Here we take the infinity category of simplicial ring $SCRing=Fun^{\prod}(Poly^{op},Spc)$ and follow the construction 25.3.1.1 in DAG by Lurie, where we extend the construction of square zero extension from $(A,M)\rightarrow A\oplus M$ with $A$ a polynomial ring and $M$ finite free $A$ module to $SCRMod^{cn}$.
Recall in the discrete case, for a ring morphism sequence $A\rightarrow C\stackrel{f}{\longrightarrow} B$, and a $B$ module $M$, we denote the pullback $f^{*}M$ as $M^{\sim}$ which action is defined by $c\cdot m=f(c)\cdot m$. Then we have a bijection: \begin{equation} \mathbf{Hom_{Alg_{A//B}}(C,B\oplus M)\simeq Hom_{Alg_{A//C}}(C,C\oplus M^{\sim})} \end{equation}
Indeed, consider a $A//C$ algebra morphism $C\rightarrow C\oplus M^{\sim}$, it implicitly requires that this is a section of the projection of the square zero extension in that the composition $C\rightarrow C\oplus M^{\sim}\stackrel{projection}{\longrightarrow} C$ is the identity map on $C$, thus $c\in C\rightarrow (\psi(c),d(c))\in C\oplus M^{\sim}$ satisfies $\psi=id$ and $d$ satisfies $c\cdot d(c')+c'\cdot d(c)=d(c\cdot c')$ for any $c,c'\in C$, this relation can naturally be transferred to a $A//B$ algebra morphism $C\rightarrow B\oplus M$ which is of form $c\in C\rightarrow (f(c),d(c))\in B\oplus M$. The bijection between these tow Hom-sets is easily verified by definition.
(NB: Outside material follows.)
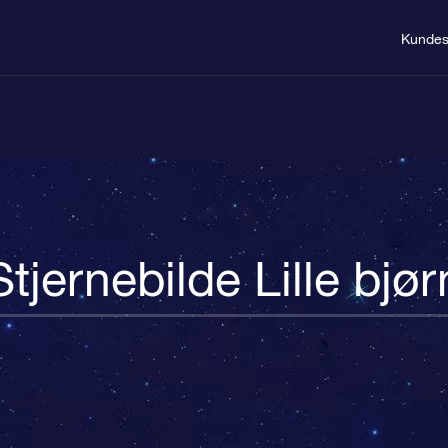
Kundes
Stjernebilde Lille bjør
While in the derived setting, things become subtle because we need to check higher homotopy information instead of just points, moreover, by the construction of square zero extension by Lurie, we indeed can think of these simplical rings and their modules as some sifted colimits of discrete rings and modules, but even though we still can't transfer the bijection of Hom-sets into homotopy equivalences of mapping spaces:
\begin{equation} \mathbf{Map_{Alg_{A//B}}(C,B\oplus M)\simeq Map_{Alg_{A//C}}(C,C\oplus M^{\sim})} \end{equation}
Indeed, colimits don't commute with the mapping space in the second variable, and even if we can show pointwise bijection of the space morphism $\text{Map}_{Alg_{A//C}}(C,C\oplus M)\rightarrow \text{Map}_{Alg_{A//B}}(C,B\oplus M)$, this doesn't guarantee the homotopy equivalence of topological spaces. But I do believe the above equivalence is correct. Is there any categorical way to show this equivalence?
$\textbf{Motivation}$: This question is related with this post about the infinite suspension of $A\rightarrow B\in Alg_{/B}$. As suggested by comments in Achim Krause's answer, 'infinite suspension of pointed objects $A\rightarrow B\stackrel{f}{\longrightarrow} A$ is exactly the cotangent fiber $f_{*}L_{B/A}$.' Indeed, by Remark 7.4.3.16 in HA, $M\in Mod(A)=Sp(Alg^{aug}_{A})\rightarrow A\oplus M$ is exactly the infinite loop, thus it suffices to prove the adjunction $\text{Map}_{Mod(A)}(f_{*}L_{B/A}, M)\cong \text{Map}_{Alg_{A//A}}(B,A\oplus M)$. As $f_{*}$ is the left adjoint of the pullback $f^{*}$, we have $\text{Map}_{Mod(A)}(f_{*}L_{B/A},M)\cong \text{Map}_{Mod(B)}(L_{B/A},f^{*}{M}=M^{\sim})\cong \text{Map}_{Alg_{A//B}}(B,B\oplus M^{\sim})$ where the last equivalence is due to the universal property of the relative cotangent complex $L_{B/A}$. Thus it suffices to show $\text{Map}_{Alg_{A//A}}(B,A\oplus M)\cong \text{Map}_{Alg_{A//B}}(B,B\oplus M^{\sim})$, which is exactly the equivalence I want to prove in this post.